The six papers in this issue summarize 10 years of theory development, empirical research, and
practical experience in criterion-referenced testing. Much of the theory development has focused on
questions and issues raised by Popham and Husek (1969), who pointed out that much of traditional
psychometric theory did not work well when applied to criterion-referenced tests. The six papers,
taken together, represent an attempt to answer four basic questions:
1. How should the reliability of a criterion-referenced test be measured?
2. How should it be decided how many items are needed in a criterion-referenced test?
3. How should criterion-referenced tests be used to make decisions about the people taking the
4. What kind of evidence should be provided for the validity of a criterion-referenced test?

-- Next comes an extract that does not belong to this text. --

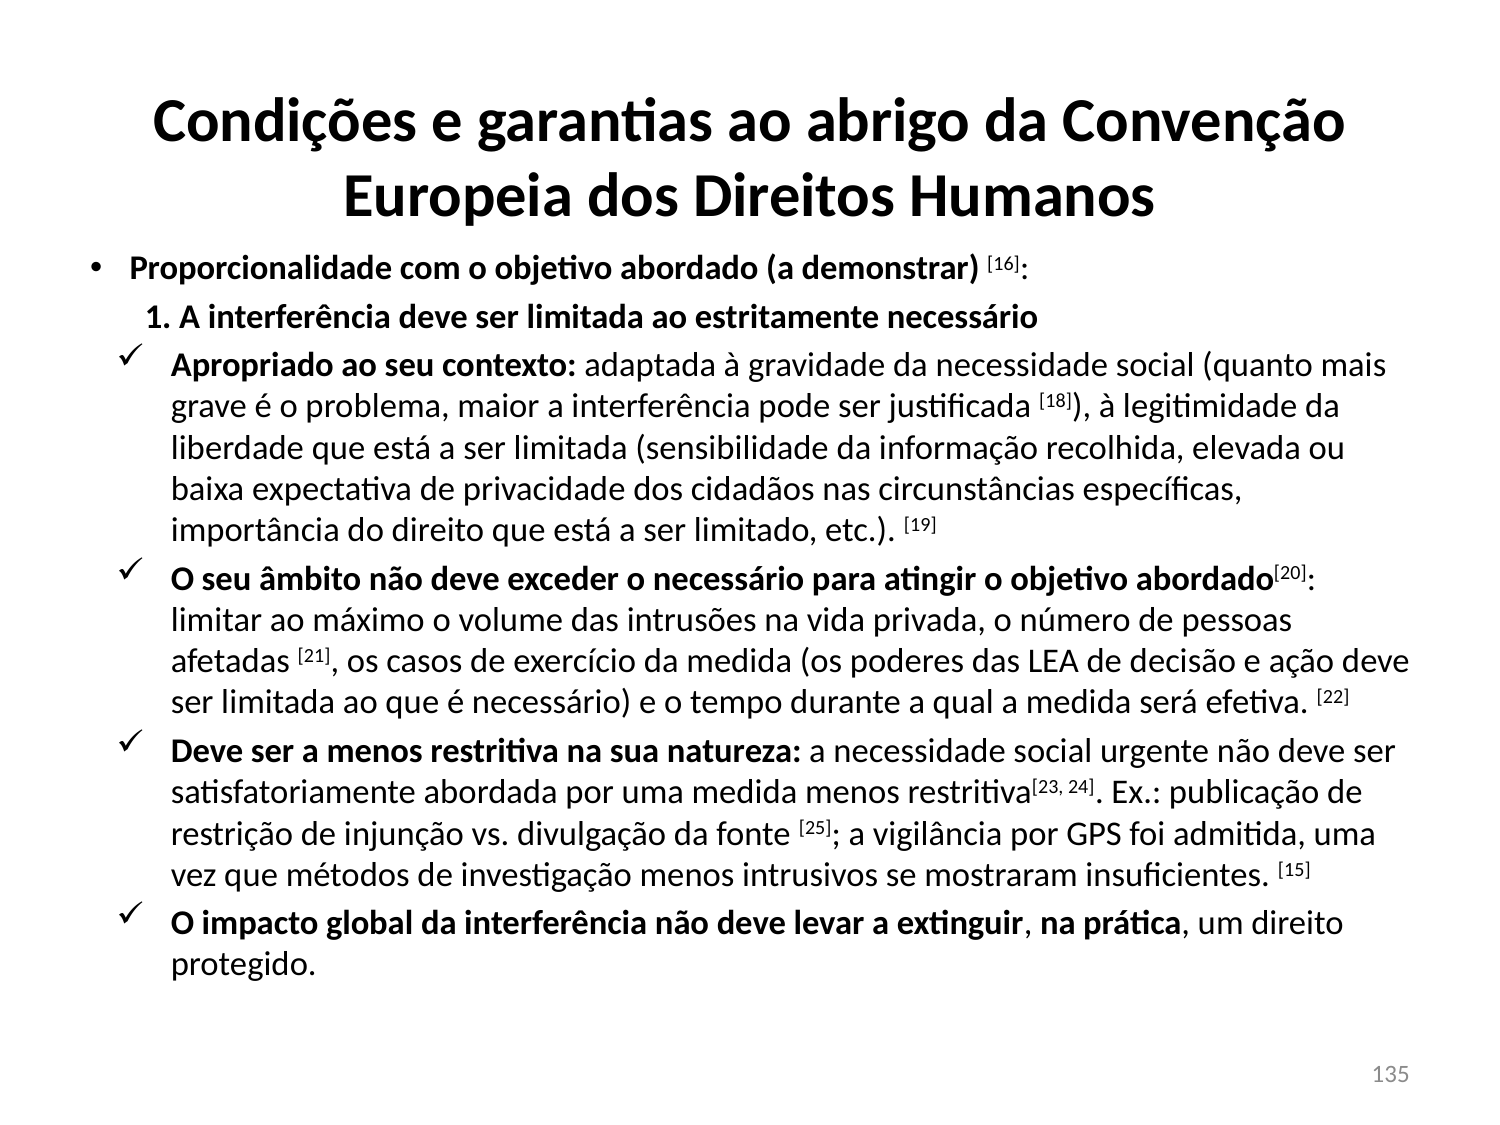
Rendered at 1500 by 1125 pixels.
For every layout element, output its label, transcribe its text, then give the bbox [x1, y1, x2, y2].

slide_number 135 [1074, 1042, 1425, 1103]
list Proporcionalidade com o objetivo abordado (a demonstrar) [16]: 1. A interferência deve ser limitada ao estritamente necessário Apropriado ao seu contexto: adaptada à gravidade da necessidade social (quanto mais grave é o problema, maior a interferência pode ser justificada [18]), à legitimidade da liberdade que está a ser limitada (sensibilidade da informação recolhida, elevada ou baixa expectativa de privacidade dos cidadãos nas circunstâncias específicas, importância do direito que está a ser limitado, etc.). [19] O seu âmbito não deve exceder o necessário para atingir o objetivo abordado[20]: limitar ao máximo o volume das intrusões na vida privada, o número de pessoas afetadas [21], os casos de exercício da medida (os poderes das LEA de decisão e ação deve ser limitada ao que é necessário) e o tempo durante a qual a medida será efetiva. [22] Deve ser a menos restritiva na sua natureza: a necessidade social urgente não deve ser satisfatoriamente abordada por uma medida menos restritiva[23, 24]. Ex.: publicação de restrição de injunção vs. divulgação da fonte [25]; a vigilância por GPS foi admitida, uma vez que métodos de investigação menos intrusivos se mostraram insuficientes. [15] O impacto global da interferência não deve levar a extinguir, na prática, um direito protegido. [74, 263, 1426, 1063]
title Condições e garantias ao abrigo da Convenção Europeia dos Direitos Humanos [74, 44, 1426, 263]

Attempts to answer these questions have been complicated by the lack of a universally accepted,
unambiguous definition of the term "criterion-referenced test." Glaser’s (1963) article, in which the
term first appeared, defined criterion-referenced measures as those that "depend on an absolute
standard of quality" (p. 519). However, Glaser went on to say that "the standard against which a student’s
performance is compared when measured in this manner is the behavior which defines each
point along the achievement continuum" (p. 519) and that "we need to behaviorally specify minimum
levels of performance..." (p. 520). These two ideas-absolute standards and behavioral test content
specifications-received varying degrees of emphasis from the different individuals who attempted to
develop criterion-referenced tests and to theorize about criterion-referenced testing. As a result, there
are now several different answers to some of the questions that Popham and Husek (1969) raised.